Что сделать:
A. Кого Екатерина Лазарева в интервью о выставке «Грядущий мир» называет ключевыми фигурами в области экотеории?
B. Напишите продолжение интервью о выставке «Грядущий мир», которое начинается сразу после последней реплики.

Приведённый отрывок:
-- -- --

Татьяна Сохарева: Давайте начнем наш разговор о выставке «Грядущий мир: экология как новая политика. 2030–2100» в музее «Гараж» с вопроса о подходах к насущным проблемам, связанным с экологическим кризисом. На какие теории вы опирались? Какие из них кажутся вам наиболее адекватными? 
 
Екатерина Лазарева: Работая над выставкой, мы провели довольно серьезное исследование — не только в области экотеории, но и в области выставочной практики, посвященной этой теме, истории экодвижения; вникли в актуальные экологические проблемы. Не вдаваясь в перечисление всех увиденных нами выставок, прочитанных книг и каталогов, ключевыми фигурами в плане теории сегодня я бы назвала Тимоти Мортона и Ти Джей Демоса. Причем первый — гениальный популяризатор экологической повестки. Но нашу оптику и наши подходы определил именно Демос с его критикой, казалось бы, родовых понятий современного экодискурса — концепции антропоцена и идеологии устойчивого развития. В частности, антропоцен плох тем, что возлагает вину за экологический дисбаланс на людей, вменяя им индивидуальную ответственность и при этом отвлекая всеобщее внимание от политики и экономики, то есть от правительств и корпораций, оказывающих не меньшее воздействие, чем отдельные люди. Так что привычный разговор про ответственное потребление как путь к преодолению экологического кризиса нам было важно дополнить пониманием экологии-как-политики, что подразумевает не только коррекцию своих потребительских привычек, но и способность объединяться и призывать к ответственности тех, кто получает прибыль, эксплуатируя природные ресурсы.

Тита Салина. 1001-й остров — самый устойчивый остров архипелага. 2015. Кадр из видео. Предоставлено художником

Татьяна Сохарева: Мортон в последнее время стал главным авторитетом в любом разговоре об экологии. Я знаю, что у Полины Хановой также был проект, посвященный темной экологии. Верно? Чем он привлек вас?

-- -- --

Представленные позиции:
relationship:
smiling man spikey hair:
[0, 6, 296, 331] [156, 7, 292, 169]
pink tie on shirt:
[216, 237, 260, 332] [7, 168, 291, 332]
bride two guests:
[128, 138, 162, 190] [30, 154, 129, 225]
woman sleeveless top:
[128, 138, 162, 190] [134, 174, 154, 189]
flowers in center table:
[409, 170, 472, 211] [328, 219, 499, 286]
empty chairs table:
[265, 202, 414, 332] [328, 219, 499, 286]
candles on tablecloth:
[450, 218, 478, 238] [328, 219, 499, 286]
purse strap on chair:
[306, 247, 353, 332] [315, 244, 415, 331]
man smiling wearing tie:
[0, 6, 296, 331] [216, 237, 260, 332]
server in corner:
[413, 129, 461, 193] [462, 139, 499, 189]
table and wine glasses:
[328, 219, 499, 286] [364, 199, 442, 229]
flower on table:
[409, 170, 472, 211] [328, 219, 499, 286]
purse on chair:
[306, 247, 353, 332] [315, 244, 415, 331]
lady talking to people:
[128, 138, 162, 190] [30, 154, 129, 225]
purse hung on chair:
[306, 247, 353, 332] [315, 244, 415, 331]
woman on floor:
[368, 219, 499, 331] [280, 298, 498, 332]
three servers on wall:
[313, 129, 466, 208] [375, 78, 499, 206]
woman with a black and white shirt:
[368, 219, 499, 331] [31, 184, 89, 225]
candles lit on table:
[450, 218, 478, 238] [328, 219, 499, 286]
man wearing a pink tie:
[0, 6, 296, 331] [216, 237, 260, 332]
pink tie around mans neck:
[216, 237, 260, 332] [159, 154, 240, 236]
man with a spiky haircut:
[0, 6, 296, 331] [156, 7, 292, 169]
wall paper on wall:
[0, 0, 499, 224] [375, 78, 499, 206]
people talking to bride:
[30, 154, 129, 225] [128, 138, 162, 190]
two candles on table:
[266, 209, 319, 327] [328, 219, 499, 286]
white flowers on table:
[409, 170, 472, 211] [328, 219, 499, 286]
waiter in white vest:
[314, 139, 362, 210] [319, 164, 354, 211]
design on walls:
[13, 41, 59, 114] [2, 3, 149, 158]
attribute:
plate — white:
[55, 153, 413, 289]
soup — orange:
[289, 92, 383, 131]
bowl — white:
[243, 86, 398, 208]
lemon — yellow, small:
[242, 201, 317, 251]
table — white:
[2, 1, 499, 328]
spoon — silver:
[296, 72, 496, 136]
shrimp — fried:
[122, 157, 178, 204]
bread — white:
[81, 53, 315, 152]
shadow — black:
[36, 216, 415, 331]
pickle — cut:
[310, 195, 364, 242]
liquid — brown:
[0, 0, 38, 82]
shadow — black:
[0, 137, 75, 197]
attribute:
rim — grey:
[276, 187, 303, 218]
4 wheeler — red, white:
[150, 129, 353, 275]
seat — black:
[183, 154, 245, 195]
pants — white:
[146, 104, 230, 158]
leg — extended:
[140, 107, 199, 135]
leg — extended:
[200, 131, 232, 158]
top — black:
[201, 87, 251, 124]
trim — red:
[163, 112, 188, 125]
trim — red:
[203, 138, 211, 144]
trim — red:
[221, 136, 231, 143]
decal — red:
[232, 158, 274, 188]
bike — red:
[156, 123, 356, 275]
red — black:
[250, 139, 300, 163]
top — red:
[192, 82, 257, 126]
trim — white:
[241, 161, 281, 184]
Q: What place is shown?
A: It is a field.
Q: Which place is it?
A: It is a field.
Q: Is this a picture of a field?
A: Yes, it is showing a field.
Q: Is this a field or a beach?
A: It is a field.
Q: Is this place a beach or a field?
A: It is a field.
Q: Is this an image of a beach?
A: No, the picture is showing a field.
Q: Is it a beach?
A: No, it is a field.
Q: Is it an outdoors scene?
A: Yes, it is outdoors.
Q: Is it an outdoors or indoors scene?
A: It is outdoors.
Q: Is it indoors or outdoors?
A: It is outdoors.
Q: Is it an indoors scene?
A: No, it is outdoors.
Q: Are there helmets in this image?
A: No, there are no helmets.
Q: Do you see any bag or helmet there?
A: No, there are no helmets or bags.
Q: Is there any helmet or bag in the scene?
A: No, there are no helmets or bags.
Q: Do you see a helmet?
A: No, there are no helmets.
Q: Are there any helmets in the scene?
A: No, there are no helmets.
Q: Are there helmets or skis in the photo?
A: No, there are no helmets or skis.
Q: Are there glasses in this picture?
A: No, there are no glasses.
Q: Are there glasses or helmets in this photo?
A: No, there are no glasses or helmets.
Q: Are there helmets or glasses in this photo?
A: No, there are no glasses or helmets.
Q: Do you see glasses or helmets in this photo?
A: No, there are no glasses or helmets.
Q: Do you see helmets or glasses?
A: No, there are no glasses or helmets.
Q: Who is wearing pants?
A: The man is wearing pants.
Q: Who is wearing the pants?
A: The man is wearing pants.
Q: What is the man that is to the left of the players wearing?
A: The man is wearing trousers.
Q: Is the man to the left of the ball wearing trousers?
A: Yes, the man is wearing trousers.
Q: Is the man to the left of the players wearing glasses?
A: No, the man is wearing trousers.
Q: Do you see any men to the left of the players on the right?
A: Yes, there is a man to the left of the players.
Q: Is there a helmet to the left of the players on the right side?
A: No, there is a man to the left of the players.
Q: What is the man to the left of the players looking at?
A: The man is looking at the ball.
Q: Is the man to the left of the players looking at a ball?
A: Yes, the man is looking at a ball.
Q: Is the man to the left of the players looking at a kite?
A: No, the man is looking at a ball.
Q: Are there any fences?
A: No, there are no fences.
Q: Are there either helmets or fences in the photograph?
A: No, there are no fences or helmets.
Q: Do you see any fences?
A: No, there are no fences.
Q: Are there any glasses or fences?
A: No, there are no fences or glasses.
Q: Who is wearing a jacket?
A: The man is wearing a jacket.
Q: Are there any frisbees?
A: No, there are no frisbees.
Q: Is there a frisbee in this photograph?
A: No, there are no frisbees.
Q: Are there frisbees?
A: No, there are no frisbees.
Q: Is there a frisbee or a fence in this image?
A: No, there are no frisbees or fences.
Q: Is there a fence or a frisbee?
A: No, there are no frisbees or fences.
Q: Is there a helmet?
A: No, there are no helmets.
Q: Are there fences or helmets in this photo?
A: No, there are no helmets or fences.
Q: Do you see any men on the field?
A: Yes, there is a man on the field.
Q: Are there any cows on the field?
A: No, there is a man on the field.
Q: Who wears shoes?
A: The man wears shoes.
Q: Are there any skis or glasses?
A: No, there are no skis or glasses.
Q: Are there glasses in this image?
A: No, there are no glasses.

-- -- --

Результаты:
A. Тимоти Мортона и Ти Джей Демоса.

B.
 
Полина Ханова: Проект — это, конечно, сильно сказано, но да, я пытаюсь работать с тем, что предлагает Мортон. Лично мне он интересен в первую очередь как очень депрессивный автор. Хотя Мортон и говорит об искусстве как о способе концептуально переосмыслить ситуацию, в которой мы находимся, он при этом не предлагает никакого позитивного исхода. Да и в целом ответственность за происходящее возлагает даже не на индивида или корпорации, а на человечество как биологический вид. Антропоцен, согласно Мортону, начинается с неолитической революции, и таким образом идея коллективной ответственности выходит далеко за рамки собственно европейской цивилизации. В этой связи я бы тоже хотела задать вопрос кураторам: вы опирались на Мортона только лишь как на критика традиционного экологического дискурса? 
 
Екатерина Лазарева: Я бы не сказала, что в работе над выставкой мы ориентировались на теории Мортона, но нам было важно издать его первую книгу на русском языке — причем издать именно одну из самых доступных его работ, чтобы обозначить нишу для будущих более серьезных публикаций. Being Ecological привлекательна тем, что не кричит о чрезвычайной необходимости решительных действий, не требует от читателя срочно заняться сортировкой мусора, перестать есть мясо и т. п., но в своем ироничном наслаждении парадоксами она не оставляет иллюзий по поводу того, где мы сейчас находимся. И мне-то как раз кажется, что есть доля лицемерия в утверждении, будто человечество виновато как биологический вид, — все-таки все необратимые последствия, с которыми мы сейчас имеем дело, связаны лишь с последними двумя веками человеческой деятельности. 
 
Полина Ханова: Мортон бы, наверное, ответил, что за последние два века ситуация обострилась настолько, что ее уже невозможно игнорировать, а началось все гораздо раньше.

Аллан Секула. Волонтер на краю (острова Сиес, 20.12.02). Из серии «Черный прилив / Marea Negra». 2002–2003. Сибахром. Собрание фонда Thyssen-Bornemisza Art Contemporary, Вена. Предоставлено студией Аллана Секулы

Татьяна Сохарева: Работа Насти Потемкиной на выставке тоже отчасти была про поиск языка. Расскажите о ней подробнее, пожалуйста.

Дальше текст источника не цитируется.